How much is an errant Chinese official’s life worth? Three million renminbi, or $463,000, according to a statement released on April 18 by Chinese judicial authorities. The legal clarification makes the death penalty applicable to anyone who either embezzles, or accepts bribes of, that sum or more. But in certain “especially serious” instances “with extremely vile impact,” like when officials embezzle disaster-relief funds, stealing half that can be grounds for death by firing squad.
Previously, the threshold for capital punishment was making away with “a huge amount of money” or “an extremely huge amount of money” — hardly the most precise of measurements. The new criteria, however, specify that “mitigating factors,” which might include cooperating with authorities, can lead to a two-year suspended death sentence and an escape of execution.
Under the leadership of Xi Jinping, the ruling Chinese Communist Party has launched an anticorruption campaign that has netted hundreds of thousands of officials. Last year, 16 senior Chinese leaders were convicted of bribery, including the nation’s former security czar Zhou Yongkang. But Zhou, who was accused of running the nation’s vast security apparatus as a personal fiefdom — and before that the nation’s oil industry and the populous province of Sichuan — was not sentenced to death for amassing more than $20 million in bribes, along with his family members. Instead, he was handed a life sentence last June.
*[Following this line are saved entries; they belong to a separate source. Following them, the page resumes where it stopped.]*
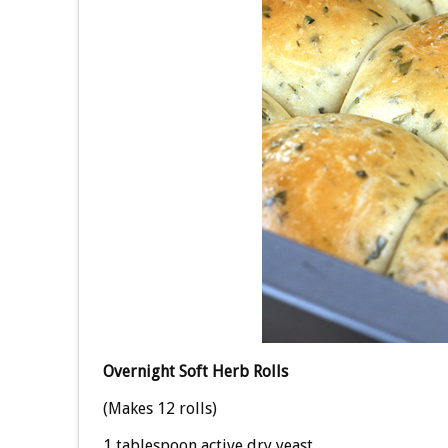
Overnight Soft Herb Rolls
(Makes 12 rolls)
1 tablespoon active dry yeast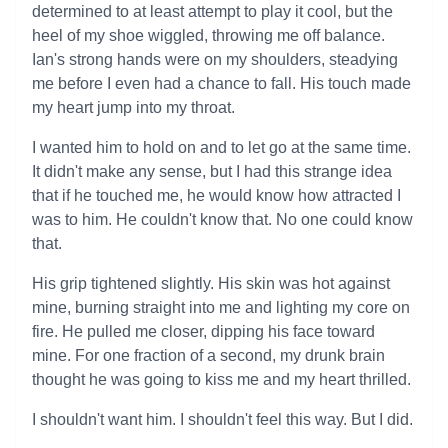
determined to at least attempt to play it cool, but the
heel of my shoe wiggled, throwing me off balance.
Ian's strong hands were on my shoulders, steadying
me before I even had a chance to fall. His touch made
my heart jump into my throat.
I wanted him to hold on and to let go at the same time.
It didn't make any sense, but I had this strange idea
that if he touched me, he would know how attracted I
was to him. He couldn't know that. No one could know
that.
His grip tightened slightly. His skin was hot against
mine, burning straight into me and lighting my core on
fire. He pulled me closer, dipping his face toward
mine. For one fraction of a second, my drunk brain
thought he was going to kiss me and my heart thrilled.
I shouldn't want him. I shouldn't feel this way. But I did.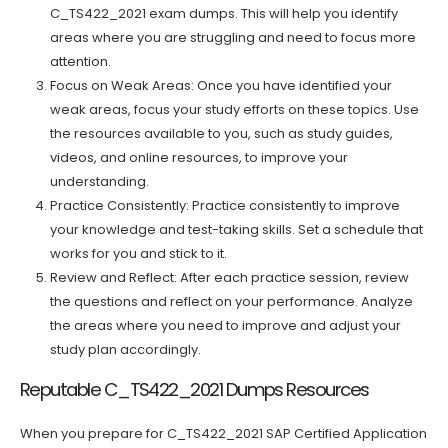
C_TS422_2021 exam dumps. This will help you identify
areas where you are struggling and need to focus more
attention.
Focus on Weak Areas: Once you have identified your
weak areas, focus your study efforts on these topics. Use
the resources available to you, such as study guides,
videos, and online resources, to improve your
understanding.
Practice Consistently: Practice consistently to improve
your knowledge and test-taking skills. Set a schedule that
works for you and stick to it.
Review and Reflect: After each practice session, review
the questions and reflect on your performance. Analyze
the areas where you need to improve and adjust your
study plan accordingly.
Reputable C_TS422_2021 Dumps Resources
When you prepare for C_TS422_2021 SAP Certified Application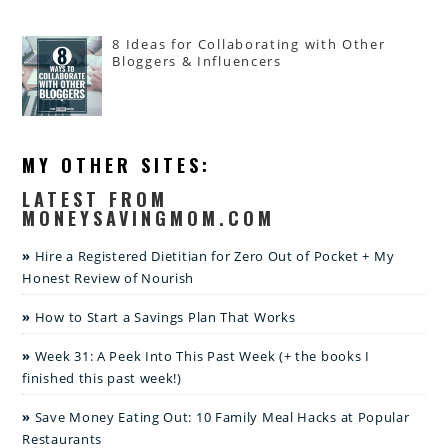
8 Ideas for Collaborating with Other
Bloggers & Influencers
MY OTHER SITES:
LATEST FROM
MONEYSAVINGMOM.COM
Hire a Registered Dietitian for Zero Out of Pocket + My
Honest Review of Nourish
How to Start a Savings Plan That Works
Week 31: A Peek Into This Past Week (+ the books I
finished this past week!)
Save Money Eating Out: 10 Family Meal Hacks at Popular
Restaurants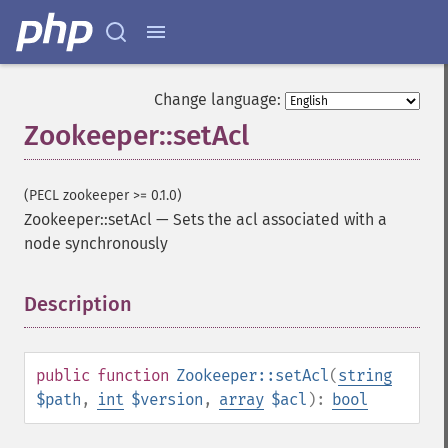
Change language:
Zookeeper::setAcl
(PECL zookeeper >= 0.1.0)
Zookeeper::setAcl
—
Sets the acl associated with a
node synchronously
Description
¶
public
function
Zookeeper::setAcl
(
string
$path
,
int
$version
,
array
$acl
):
bool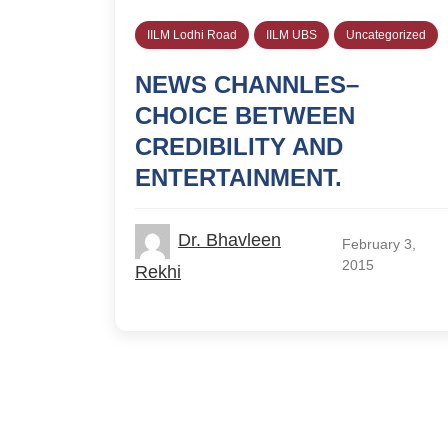
IILM Lodhi Road
IILM UBS
Uncategorized
NEWS CHANNLES–
CHOICE BETWEEN
CREDIBILITY AND
ENTERTAINMENT.
Dr. Bhavleen
February 3,
2015
Rekhi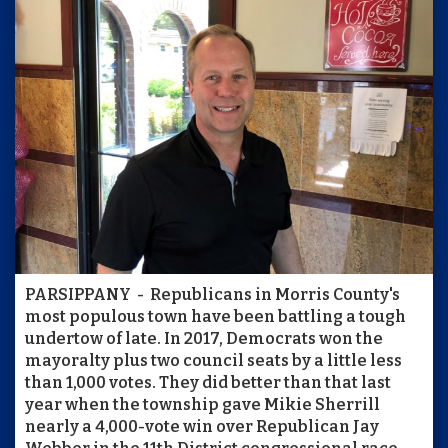
PARSIPPANY - Republicans in Morris County's
most populous town have been battling a tough
undertow of late. In 2017, Democrats won the
mayoralty plus two council seats by a little less
than 1,000 votes. They did better than that last
year when the township gave Mikie Sherrill
nearly a 4,000-vote win over Republican Jay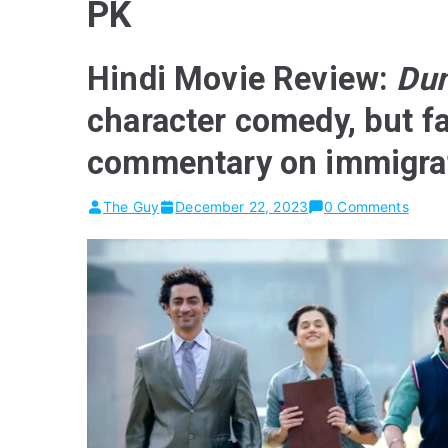
PK
Hindi Movie Review:
Dun
character comedy, but f
commentary on immigra
The Guy
December 22, 2023
0 Comments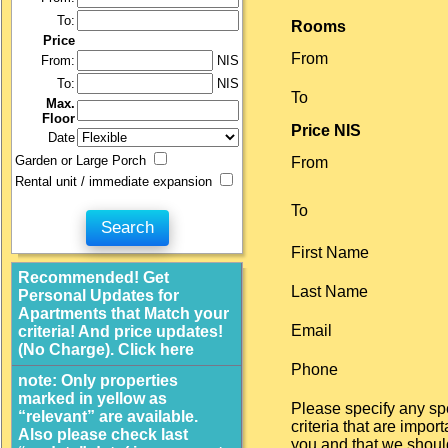
To:
Rooms
Price
From
From:
NIS
To:
NIS
To
Max.
Floor
Price NIS
Date
Garden or Large Porch
From
Rental unit / immediate expansion
To
First Name
Recommended! Get
Last Name
Personal Updates for
Apartments that Match your
Email
criteria! And price updates!
(No Charge). Click here
Phone
note: Only properties
marked in yellow as
Please specify any sp
“relevant” are available.
criteria that are import
Also please check last
you and that we shoul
In 2013, Railways Minister Liu Zhijun earned a suspended death sentence for accepting the equivalent of more than $9.6 million in kickbacks.
China executes more people per year than any other nation, although Beijing says the number has dropped in recent years. There are 46 crimes in China that can earn defendants the death penalty. Last year, China dropped certain crimes from its capital-punishment list, including counterfeiting money, weapons smuggling and fabricating rumors to mislead others during wartime.